Keywords: Finno-Ugric minorities, national politics, Finno-Ugric cooperation
Despite the continuing decline of the already small numbers of the Finno-Ugric peoples of the Russian Federation, the government makes efforts to prevent the development of education in their ethnic languages and teaching those languages. The few attempts of the Finno-Ugrians to stand up for their rights are dealt with as manifestations of separatism against the Russian state.
What is particularly repugnant to the Russian authorities is Finno-Ugric cooperation, which brings along distancing from the influence of Russian culture and a weakening of integration into the society meant to bear a Russian identity. Moreover, the republics of Estonia, Finland and Hungary tend to criticize the national politics of the Russian Federation, encouraging its Finno-Ugric peoples stand up for their national rights. This, however, is seen as a political issue not to be aired. The Finno-Ugrians should be content with a right to speak their native tongue at home, to prepare their national dishes, to wear their national costumes and have their national celebrations.
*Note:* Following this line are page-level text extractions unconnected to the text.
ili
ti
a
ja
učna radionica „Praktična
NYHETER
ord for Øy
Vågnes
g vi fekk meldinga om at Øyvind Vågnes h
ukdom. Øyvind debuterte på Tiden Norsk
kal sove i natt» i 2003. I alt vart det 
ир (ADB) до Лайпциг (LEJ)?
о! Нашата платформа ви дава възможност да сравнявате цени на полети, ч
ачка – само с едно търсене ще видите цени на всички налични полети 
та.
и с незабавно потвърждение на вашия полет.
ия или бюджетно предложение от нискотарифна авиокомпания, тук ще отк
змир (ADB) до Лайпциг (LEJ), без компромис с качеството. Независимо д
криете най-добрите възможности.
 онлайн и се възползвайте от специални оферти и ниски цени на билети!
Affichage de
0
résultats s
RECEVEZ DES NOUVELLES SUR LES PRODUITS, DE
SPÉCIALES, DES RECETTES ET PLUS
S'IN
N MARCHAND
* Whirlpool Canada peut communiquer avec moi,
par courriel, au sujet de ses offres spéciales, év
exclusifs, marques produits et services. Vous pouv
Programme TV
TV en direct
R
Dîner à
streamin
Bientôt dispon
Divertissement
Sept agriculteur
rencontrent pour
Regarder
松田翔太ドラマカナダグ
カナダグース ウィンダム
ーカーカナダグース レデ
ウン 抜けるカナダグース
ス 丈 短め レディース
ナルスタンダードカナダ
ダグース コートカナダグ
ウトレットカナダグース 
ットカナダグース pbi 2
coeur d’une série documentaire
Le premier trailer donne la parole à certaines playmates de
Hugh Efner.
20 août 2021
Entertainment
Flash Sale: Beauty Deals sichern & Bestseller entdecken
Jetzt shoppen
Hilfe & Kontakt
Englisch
The ongoing Russian military action in Ukraine has sharply slowed down the cooperation and communication between Finno-Ugric peoples. Part of the Finno-Ugric representative organizations have approved the expansion to Ukraine as initiated by Vladimir Putin, while others are holding their peace. There are not many who are openly anti-war. Although the Finno-Ugric organizations are still active, they mostly deal with ethnic celebrations and marking their cultural space with commemorative plaques and monuments. Komi organizations stand out somewhat more, dealing with environmental issues and actively fighting for the teaching of their mother tongue in the schools of the Komi Republic.
The new situation makes one ask how should Finno-Ugric cooperation be developed in the future. It could be in the interests of Estonia to develop various educational platforms enabling virtual communication and to advance research activities. In the changed conditions we need to be able to guarantee the freedom of the Finno-Ugric national and scientific thought.